(Dataset entries)
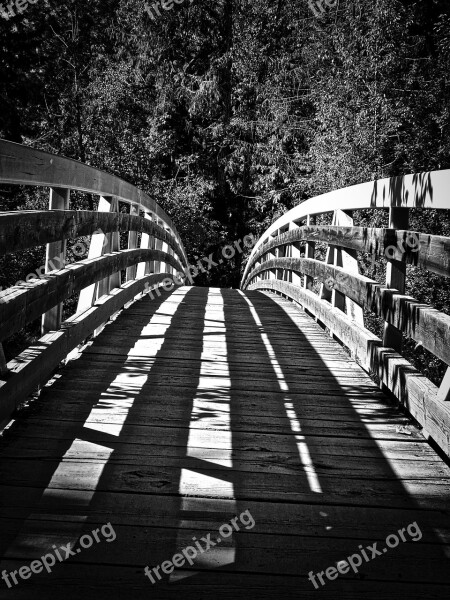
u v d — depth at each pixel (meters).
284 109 21.73
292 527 2.32
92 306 4.87
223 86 23.42
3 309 2.69
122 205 16.41
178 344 4.99
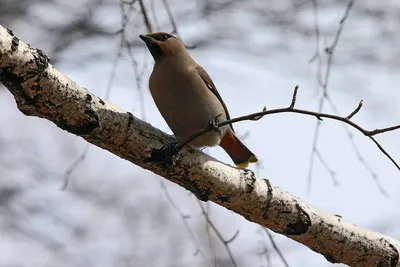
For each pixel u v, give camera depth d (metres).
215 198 9.55
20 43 7.88
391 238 10.26
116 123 8.67
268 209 9.66
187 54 12.01
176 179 9.33
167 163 9.06
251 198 9.57
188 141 8.92
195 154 9.25
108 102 8.73
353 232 9.96
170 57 11.81
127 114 8.80
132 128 8.80
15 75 7.91
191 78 11.76
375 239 10.07
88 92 8.50
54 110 8.30
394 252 10.12
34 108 8.23
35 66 7.95
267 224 9.80
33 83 8.01
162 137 9.04
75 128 8.51
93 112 8.47
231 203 9.60
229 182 9.44
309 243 9.95
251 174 9.62
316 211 9.88
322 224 9.83
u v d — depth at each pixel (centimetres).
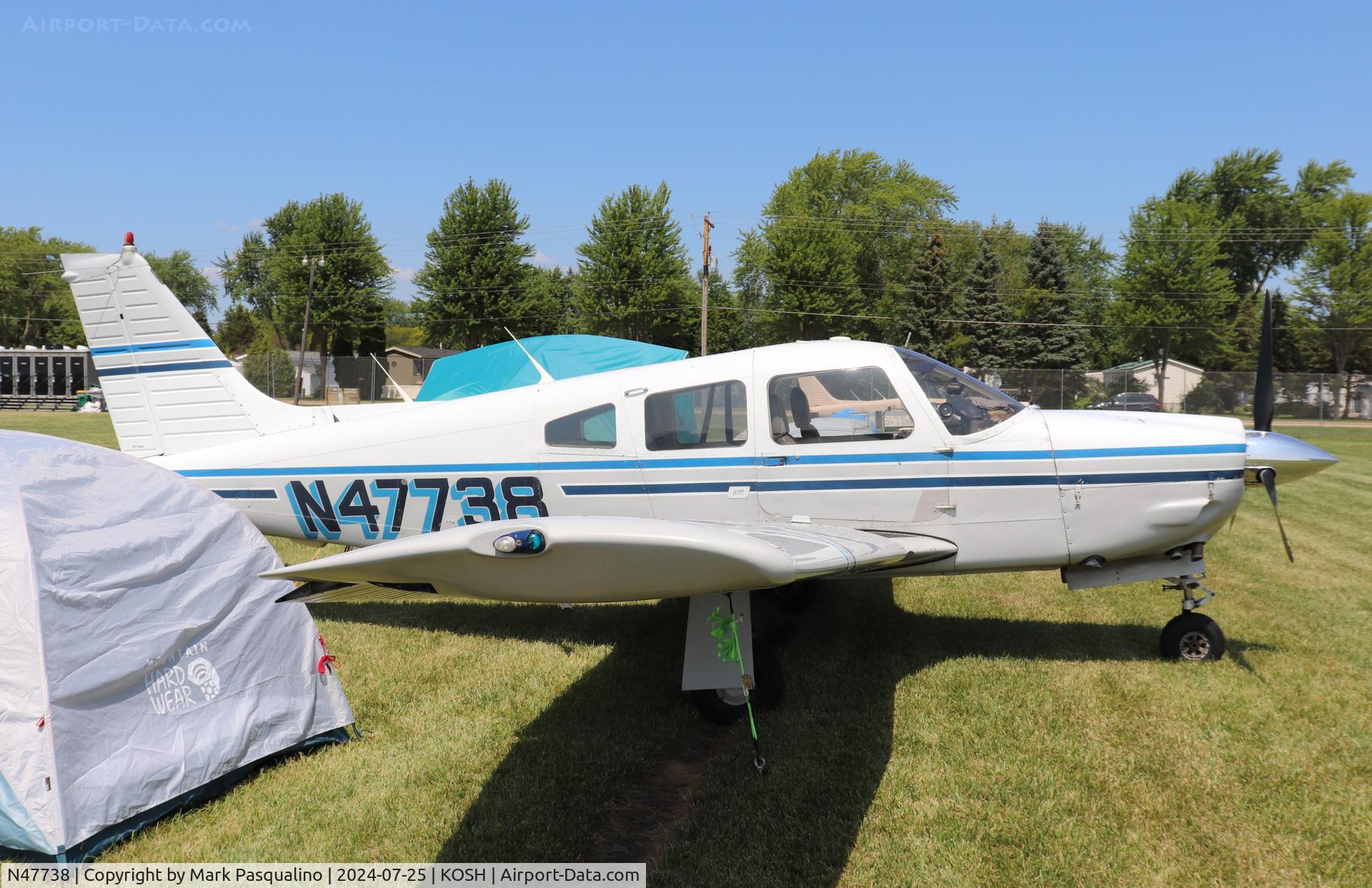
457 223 4272
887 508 436
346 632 512
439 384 1141
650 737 365
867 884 262
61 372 3672
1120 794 313
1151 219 3909
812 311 4300
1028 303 4091
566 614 551
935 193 5272
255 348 5928
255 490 512
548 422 463
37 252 6719
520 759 345
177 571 324
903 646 479
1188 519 425
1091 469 425
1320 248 3822
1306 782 320
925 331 4216
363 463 494
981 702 395
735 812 303
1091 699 397
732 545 259
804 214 4972
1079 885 261
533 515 468
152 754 301
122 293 567
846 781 324
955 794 313
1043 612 545
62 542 295
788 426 439
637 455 450
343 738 368
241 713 332
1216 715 378
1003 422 439
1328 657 453
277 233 6350
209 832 296
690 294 4384
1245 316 4422
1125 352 4053
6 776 275
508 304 4284
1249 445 441
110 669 294
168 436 573
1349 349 3778
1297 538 801
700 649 366
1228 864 271
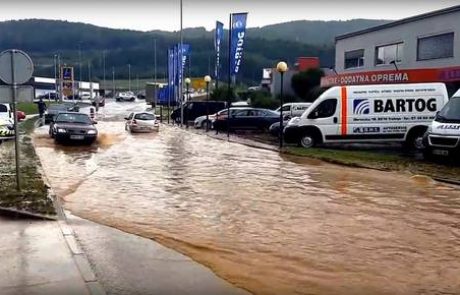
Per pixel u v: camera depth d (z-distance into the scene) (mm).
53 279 5621
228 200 10602
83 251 6758
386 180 13391
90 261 6363
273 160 17750
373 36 37438
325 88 40969
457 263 6750
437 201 10734
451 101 17109
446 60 30328
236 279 5961
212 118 35094
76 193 11250
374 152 20000
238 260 6707
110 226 8258
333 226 8578
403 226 8641
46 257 6355
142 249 6988
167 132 32500
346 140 21078
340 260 6809
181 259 6598
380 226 8617
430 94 20906
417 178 13648
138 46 143125
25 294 5180
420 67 32625
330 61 99125
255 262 6648
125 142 24859
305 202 10484
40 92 96875
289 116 30641
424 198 11031
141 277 5855
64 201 10312
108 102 91312
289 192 11586
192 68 110250
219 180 13219
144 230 8102
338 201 10633
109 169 15172
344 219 9070
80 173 14297
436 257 6992
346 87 21109
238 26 31078
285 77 53469
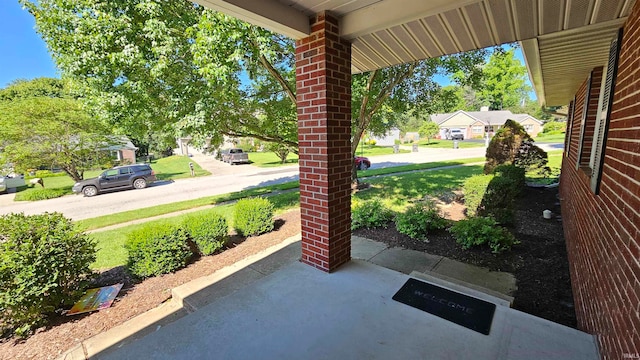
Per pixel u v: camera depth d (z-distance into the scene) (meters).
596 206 2.25
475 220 4.30
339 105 2.70
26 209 8.27
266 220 5.17
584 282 2.35
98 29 4.60
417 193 8.12
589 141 3.55
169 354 1.81
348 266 2.95
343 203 2.90
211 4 1.94
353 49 2.98
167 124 5.91
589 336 1.87
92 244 3.27
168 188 11.33
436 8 2.06
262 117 7.20
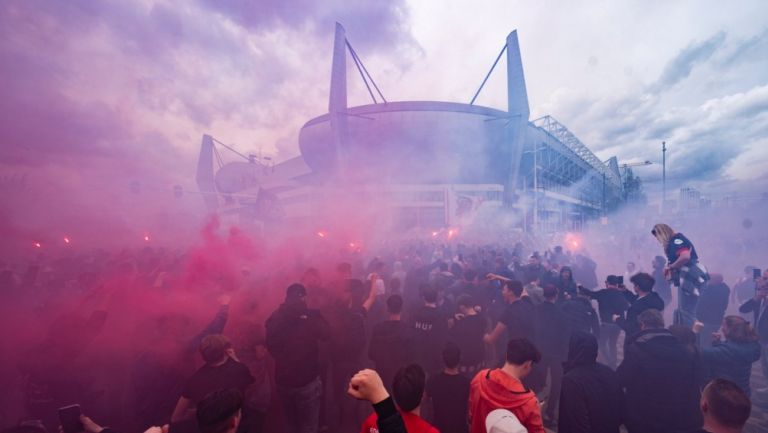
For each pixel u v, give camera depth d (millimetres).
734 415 1963
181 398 3027
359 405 4906
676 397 2855
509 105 45844
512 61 45281
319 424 4816
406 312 7867
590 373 2725
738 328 3723
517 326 4754
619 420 2701
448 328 5402
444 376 3283
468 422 3119
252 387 4094
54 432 3641
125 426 3912
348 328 4957
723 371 3705
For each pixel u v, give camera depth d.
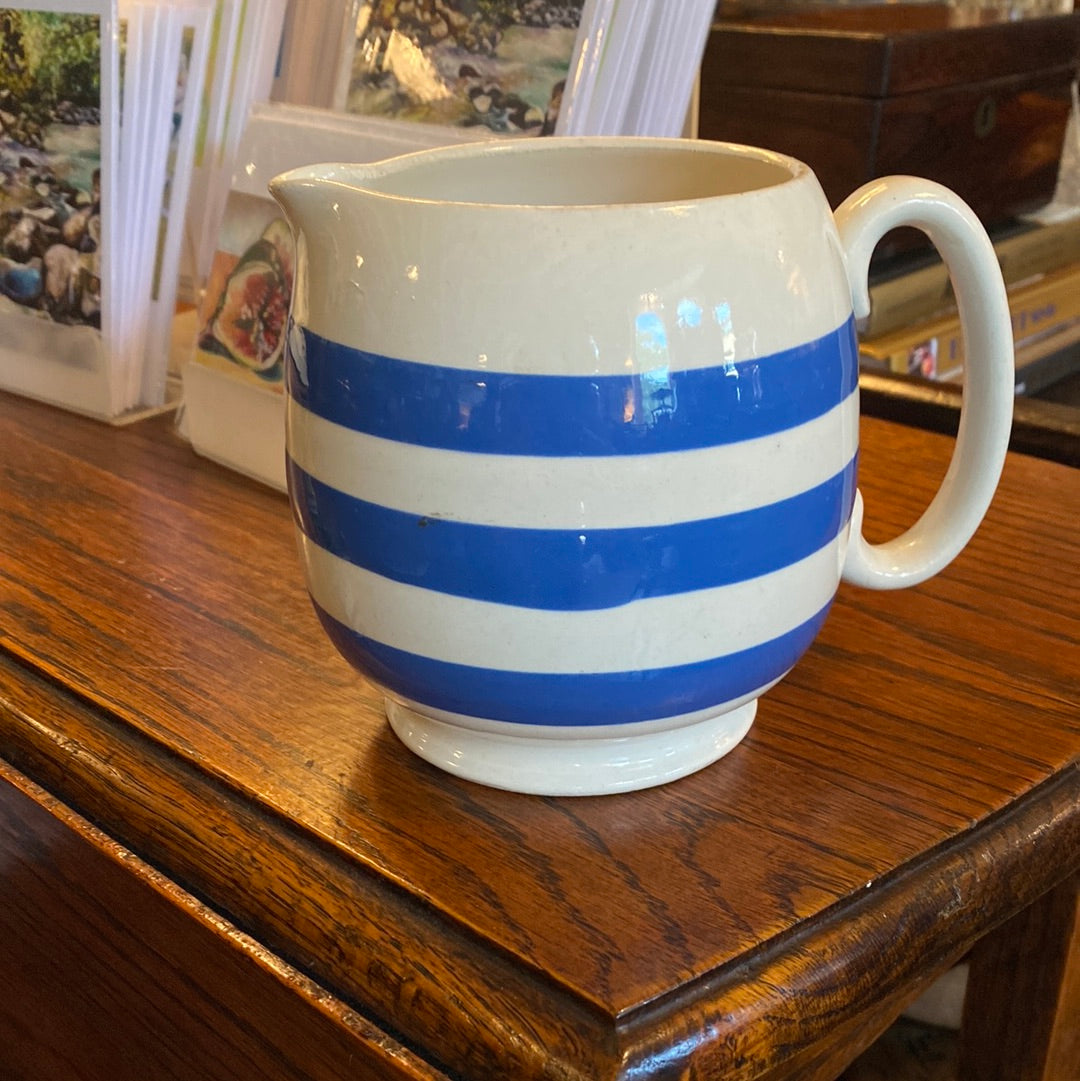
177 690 0.45
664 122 0.60
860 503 0.41
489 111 0.62
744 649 0.35
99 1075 0.48
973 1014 0.50
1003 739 0.42
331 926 0.35
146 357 0.72
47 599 0.51
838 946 0.34
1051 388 1.25
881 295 1.09
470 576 0.33
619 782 0.39
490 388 0.32
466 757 0.39
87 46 0.67
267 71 0.69
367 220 0.33
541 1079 0.31
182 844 0.39
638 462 0.32
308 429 0.36
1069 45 1.23
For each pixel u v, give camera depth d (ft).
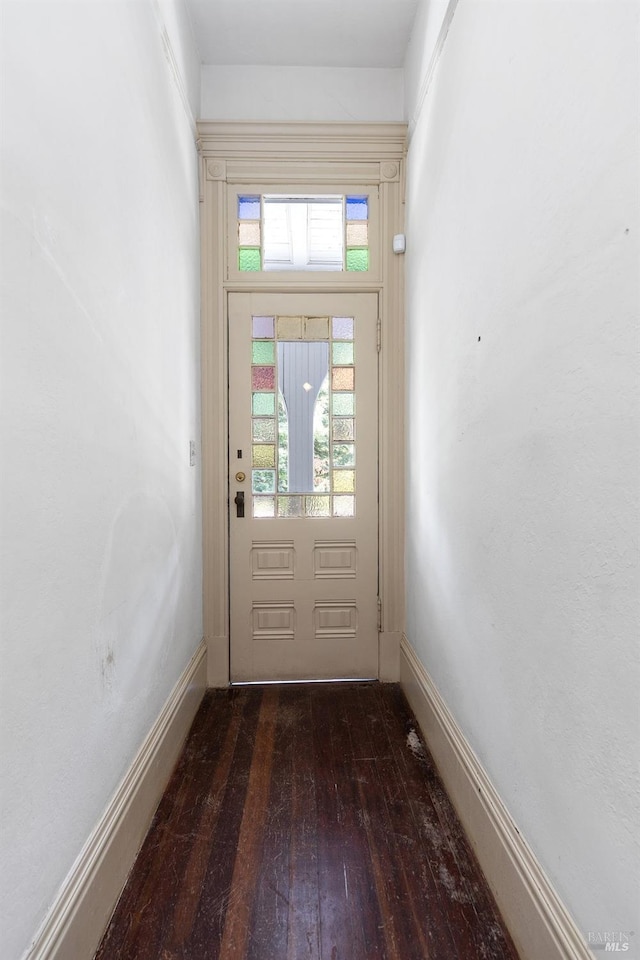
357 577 8.20
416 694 6.94
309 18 6.98
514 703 3.84
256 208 7.99
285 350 8.02
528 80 3.51
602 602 2.74
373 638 8.19
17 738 2.78
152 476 5.23
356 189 7.90
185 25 6.74
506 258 3.93
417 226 7.00
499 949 3.68
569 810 3.07
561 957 3.03
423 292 6.66
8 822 2.69
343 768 5.83
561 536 3.15
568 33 2.98
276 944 3.73
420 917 3.94
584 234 2.85
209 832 4.82
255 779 5.62
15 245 2.76
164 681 5.67
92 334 3.75
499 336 4.08
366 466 8.13
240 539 8.09
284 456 8.13
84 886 3.48
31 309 2.92
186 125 6.84
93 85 3.76
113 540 4.16
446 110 5.55
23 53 2.82
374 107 7.92
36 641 2.98
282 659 8.12
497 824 4.05
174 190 6.17
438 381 5.92
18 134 2.78
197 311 7.62
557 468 3.19
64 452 3.32
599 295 2.72
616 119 2.55
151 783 4.99
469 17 4.74
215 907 4.01
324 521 8.15
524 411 3.64
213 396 7.88
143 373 4.95
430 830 4.85
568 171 3.01
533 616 3.52
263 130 7.68
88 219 3.67
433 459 6.17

Exercise requirements: Leaving the pictures aside, repeat the data above exactly.

Output below:
u v d — depth at each pixel (meters).
284 109 21.73
292 527 2.32
92 306 4.87
223 86 23.42
3 309 2.69
122 205 16.41
178 344 4.99
For each pixel u v, give camera depth d (metres).
215 198 9.55
20 43 7.88
391 238 10.26
116 123 8.67
268 209 9.66
187 54 12.01
176 179 9.33
167 163 9.06
251 198 9.57
188 141 8.92
195 154 9.25
108 102 8.73
353 232 9.96
170 57 11.81
127 114 8.80
132 128 8.80
15 75 7.91
191 78 11.76
375 239 10.07
88 92 8.50
54 110 8.30
394 252 10.12
34 108 8.23
35 66 7.95
267 224 9.80
33 83 8.01
162 137 9.04
75 128 8.51
93 112 8.47
231 203 9.60
229 182 9.44
309 243 9.95
251 174 9.62
316 211 9.88
322 224 9.83
u v d — depth at each pixel (centimetres).
457 223 4272
887 508 436
346 632 512
439 384 1141
650 737 365
867 884 262
61 372 3672
1120 794 313
1151 219 3909
812 311 4300
1028 303 4091
566 614 551
935 193 5272
255 348 5928
255 490 512
548 422 463
37 252 6719
520 759 345
177 571 324
903 646 479
1188 519 425
1091 469 425
1320 248 3822
1306 782 320
925 331 4216
363 463 494
981 702 395
735 812 303
1091 699 397
732 545 259
804 214 4972
1079 885 261
533 515 468
152 754 301
122 293 567
846 781 324
955 794 313
1043 612 545
62 542 295
788 426 439
637 455 450
343 738 368
241 713 332
1216 715 378
1003 422 439
1328 657 453
277 233 6350
209 832 296
690 294 4384
1245 316 4422
1125 352 4053
6 776 275
508 304 4284
1249 445 441
110 669 294
168 436 573
1349 349 3778
1297 538 801
700 649 366
1228 864 271
Per pixel u v: camera depth d (z-distance into the scene) (mm).
53 279 5621
228 200 10602
83 251 6758
386 180 13391
90 261 6363
273 160 17750
373 36 37438
325 88 40969
457 263 6750
437 201 10734
451 101 17109
446 60 30328
236 279 5961
212 118 35094
76 193 11250
374 152 20000
238 260 6707
110 226 8258
333 226 8578
403 226 8641
46 257 6355
142 249 6988
167 132 32500
346 140 21078
340 260 6809
181 259 6598
380 226 8617
430 94 20906
417 178 13648
138 46 143125
25 294 5180
420 67 32625
330 61 99125
255 262 6648
125 142 24859
305 202 10484
40 92 96875
289 116 30641
424 198 11031
141 277 5855
64 201 10312
108 102 91312
289 192 11586
192 68 110250
219 180 13219
144 230 8102
338 201 10633
109 169 15172
344 219 9070
80 173 14297
436 257 6992
346 87 21109
238 26 31078
285 77 53469
Per pixel u v: camera depth d (z-distance into the scene) (meters).
596 206 2.25
475 220 4.30
339 105 2.70
26 209 8.27
266 220 5.17
584 282 2.35
98 29 4.60
417 193 8.12
589 141 3.55
169 354 1.81
348 266 2.95
343 203 2.90
211 4 1.94
353 49 2.98
167 124 5.91
589 336 1.87
92 244 3.27
168 188 11.33
436 8 2.06
262 117 7.20
For each pixel u v, give camera depth d (millimetres).
734 415 1963
181 398 3027
359 405 4906
676 397 2855
509 105 45844
512 61 45281
319 424 4816
406 312 7867
590 373 2725
738 328 3723
517 326 4754
619 420 2701
448 328 5402
444 376 3283
468 422 3119
252 387 4094
54 432 3641
125 426 3912
348 328 4957
723 371 3705
For each pixel u v, give camera depth d.
177 690 0.45
664 122 0.60
860 503 0.41
489 111 0.62
744 649 0.35
99 1075 0.48
973 1014 0.50
1003 739 0.42
331 926 0.35
146 357 0.72
47 599 0.51
838 946 0.34
1051 388 1.25
881 295 1.09
470 576 0.33
619 782 0.39
490 388 0.32
466 757 0.39
87 46 0.67
267 71 0.69
367 220 0.33
541 1079 0.31
182 844 0.39
638 462 0.32
308 429 0.36
1069 45 1.23
For each pixel u v, give camera depth d (ft).
357 577 8.20
416 694 6.94
309 18 6.98
514 703 3.84
256 208 7.99
285 350 8.02
528 80 3.51
602 602 2.74
373 638 8.19
17 738 2.78
152 476 5.23
356 189 7.90
185 25 6.74
506 258 3.93
417 226 7.00
499 949 3.68
569 810 3.07
561 957 3.03
423 292 6.66
8 822 2.69
343 768 5.83
561 536 3.15
568 33 2.98
276 944 3.73
420 917 3.94
584 234 2.85
209 832 4.82
255 779 5.62
15 245 2.76
164 681 5.67
92 334 3.75
499 336 4.08
366 466 8.13
240 539 8.09
284 456 8.13
84 886 3.48
31 309 2.92
186 125 6.84
93 85 3.76
113 540 4.16
446 110 5.55
23 53 2.82
374 107 7.92
36 641 2.98
282 659 8.12
497 824 4.05
174 190 6.17
438 381 5.92
18 134 2.78
197 311 7.62
557 468 3.19
64 452 3.32
599 295 2.72
616 119 2.55
151 783 4.99
469 17 4.74
215 907 4.01
324 521 8.15
524 411 3.64
213 396 7.88
143 373 4.95
430 830 4.85
568 171 3.01
533 616 3.52
263 130 7.68
88 219 3.67
433 459 6.17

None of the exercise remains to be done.